Work to be completed >>
In the records below, rewrite the lines from the line with "Task: after every" to the line with "0.012095, 0.169652, 0.404426]]" as a JSON list of strings, one string per line, with blank lines left out.

Data under study >>
+---+

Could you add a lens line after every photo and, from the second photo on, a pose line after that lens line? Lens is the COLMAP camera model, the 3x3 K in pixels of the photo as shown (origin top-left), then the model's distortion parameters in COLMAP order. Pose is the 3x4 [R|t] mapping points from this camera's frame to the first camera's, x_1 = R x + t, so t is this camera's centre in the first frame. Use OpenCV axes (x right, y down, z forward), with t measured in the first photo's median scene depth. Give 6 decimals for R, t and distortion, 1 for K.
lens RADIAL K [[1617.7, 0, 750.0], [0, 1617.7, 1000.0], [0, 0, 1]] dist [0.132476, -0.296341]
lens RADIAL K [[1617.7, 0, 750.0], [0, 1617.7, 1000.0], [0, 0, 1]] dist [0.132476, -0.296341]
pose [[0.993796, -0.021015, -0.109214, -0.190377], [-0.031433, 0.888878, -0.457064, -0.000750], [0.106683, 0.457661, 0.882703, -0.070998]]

+---+

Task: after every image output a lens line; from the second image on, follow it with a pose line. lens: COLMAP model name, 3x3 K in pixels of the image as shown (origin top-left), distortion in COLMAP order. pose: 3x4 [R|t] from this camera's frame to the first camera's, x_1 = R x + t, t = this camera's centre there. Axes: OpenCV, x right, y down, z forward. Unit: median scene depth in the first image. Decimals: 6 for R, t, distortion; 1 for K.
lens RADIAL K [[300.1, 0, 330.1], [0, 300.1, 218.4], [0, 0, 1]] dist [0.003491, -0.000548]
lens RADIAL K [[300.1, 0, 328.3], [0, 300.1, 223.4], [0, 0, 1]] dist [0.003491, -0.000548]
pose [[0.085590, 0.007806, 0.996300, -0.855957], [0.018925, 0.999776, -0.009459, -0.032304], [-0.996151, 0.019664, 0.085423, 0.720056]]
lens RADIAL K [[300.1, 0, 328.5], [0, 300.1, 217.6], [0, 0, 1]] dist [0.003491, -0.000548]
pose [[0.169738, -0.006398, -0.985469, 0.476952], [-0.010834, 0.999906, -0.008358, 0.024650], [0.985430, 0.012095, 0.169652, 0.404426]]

+---+

Response >>
[
  "Task: after every image output a lens line; from the second image on, follow it with a pose line. lens: COLMAP model name, 3x3 K in pixels of the image as shown (origin top-left), distortion in COLMAP order. pose: 3x4 [R|t] from this camera's frame to the first camera's, x_1 = R x + t, t = this camera's centre there. Axes: OpenCV, x right, y down, z forward. Unit: median scene depth in the first image. Decimals: 6 for R, t, distortion; 1 for K.",
  "lens RADIAL K [[300.1, 0, 330.1], [0, 300.1, 218.4], [0, 0, 1]] dist [0.003491, -0.000548]",
  "lens RADIAL K [[300.1, 0, 328.3], [0, 300.1, 223.4], [0, 0, 1]] dist [0.003491, -0.000548]",
  "pose [[0.085590, 0.007806, 0.996300, -0.855957], [0.018925, 0.999776, -0.009459, -0.032304], [-0.996151, 0.019664, 0.085423, 0.720056]]",
  "lens RADIAL K [[300.1, 0, 328.5], [0, 300.1, 217.6], [0, 0, 1]] dist [0.003491, -0.000548]",
  "pose [[0.169738, -0.006398, -0.985469, 0.476952], [-0.010834, 0.999906, -0.008358, 0.024650], [0.985430, 0.012095, 0.169652, 0.404426]]"
]